Worth also mentioning that yet again we ran a close game out but were seriously hampered by inaccuracy. To be more a little contemporary with the historical analogies, the game closely paralleled the GWS tussle in Round 1, with us unable to find goals despite having an overwhelming amount of the play in the last quarter, and throw the Essendon game in there for the glaring misses at goal by a certain senior player starting with “A” and ending the “dam Schneider”. Including last night, in the last quarters of the respective three matches we’ve kicked 4.7, 1.4 and 2.5, which is a total of 7.16 in games three games we’ve lost by nine points or less, whilst the opposition has kicked 7.8. The same would be said of the Melbourne escape if we didn’t fall over the line in the last 19 seconds – we kicked 1.4 in the last term after having a monopoly on possession and territory for the nearly the entirety of the last quarter.

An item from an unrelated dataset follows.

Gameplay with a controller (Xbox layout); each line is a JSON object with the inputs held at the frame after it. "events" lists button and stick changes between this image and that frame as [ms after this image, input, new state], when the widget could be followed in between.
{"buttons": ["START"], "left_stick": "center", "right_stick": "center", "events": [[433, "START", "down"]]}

For some reason, let’s now talk about Billy Longer (I couldn’t think of a decent segue). The hit-outs finished pretty evenly, but I feel like he vaguely got to a few more contests and pulled in a decent grab or two – one late on the wing which exactly mirrored that of the one he took late in Round 6, but with the scores essentially reversed. I still don’t think there’s a enough evidence to see outright he’s better than Hickey or will be better than Hickey in the long run, particularly given Hickey was played as a forward. It allowed him to demonstrate just how mobile he is and particularly how good he is down low and at providing a presence immediately after a marking contest. Billy’s tapwork is superior for the time being, notwithstanding him inexplicably unable to make it to a centre bounce at one point.

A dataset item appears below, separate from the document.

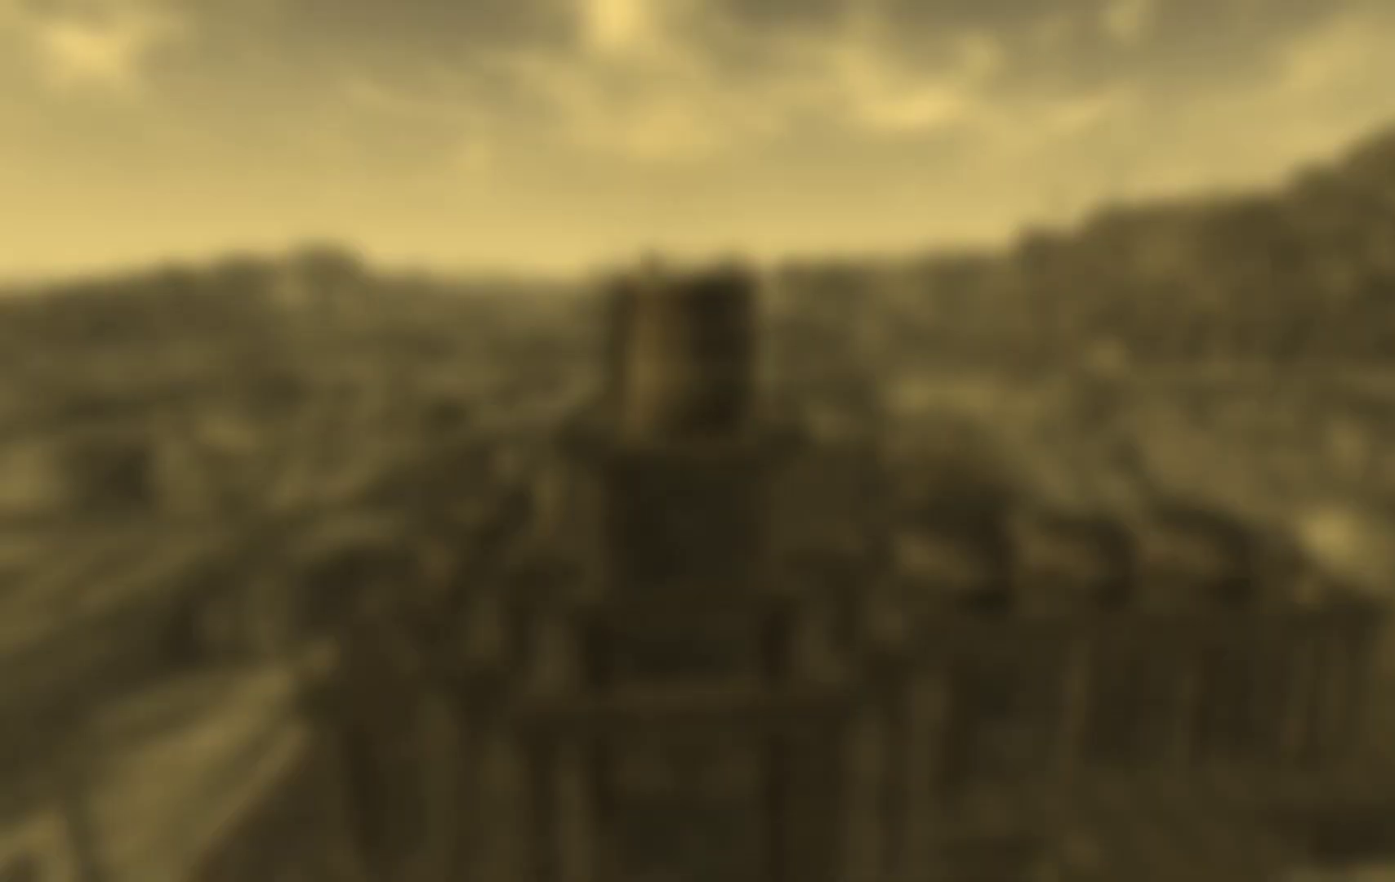
{"buttons": [], "left_stick": "center", "right_stick": "center", "events": [[117, "START", "up"]]}
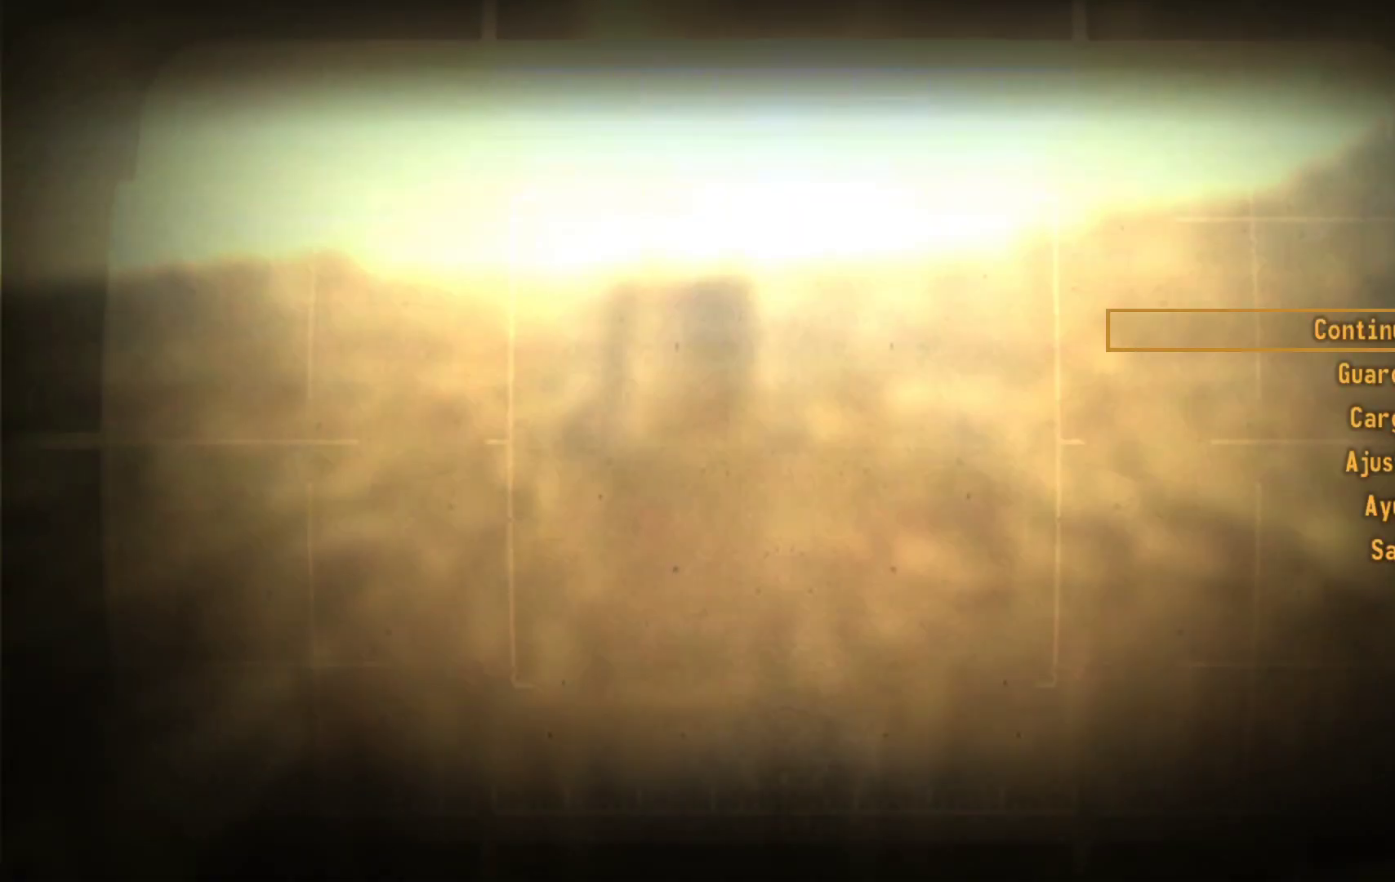
{"buttons": ["DPAD_DOWN"], "left_stick": "center", "right_stick": "center", "events": [[183, "DPAD_DOWN", "down"], [333, "DPAD_DOWN", "up"], [467, "DPAD_DOWN", "down"]]}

Interestingly the St Kilda Facebook account hinted very strongly at something to do with “good news” about Jason Holmes to be announced soon, and I’m assuming it’s either a contract extension or perhaps an elevation onto the senior list at the end of the year. More interestingly it arose from the Club’s wonderful post celebrating the USA Supreme Court’s decision to legalise gay marriage in all 50 states. Footy is typically separate in my life from anything outside of my family – very, very few of the people I know and hang around with (barring, Richie and Lewis and a couple of others I’ve mentioned) are genuinely interested in the game – mostly because the things I’m involved with outside of the game are at odds with what you would typically experience within the culture of a footy club. That the Club did that was really incredible, given the overriding culture of the game has been dominated by masculine ideals and intimidation towards anything challenging those. Whilst last night’s on-field performance gave us little to take home, our club took a massive step that day of the type that no other has taken. Football clubs join people together because we are all chasing the same quantifiable achievement – to be in front on the scoreboard when the final siren sounds on Grand Final Day. Too often the idea that clubs bring people and communities together is mistaken for clubs bringing a very specific section of communities together. As a result of historical ties to particular regions, and by proxy class, a particular socio-political discourse is something that adds another thread through supporter bases above the aforementioned default culture, and those haven’t served to bring AFL clubs very far forward just yet. That the Saints have made the decision to openly support what’s happened in the US, given what the Club actually is, is bold and risks alienating some fans, but this is the kind of attitude that is necessary to move the Club and ourselves forward.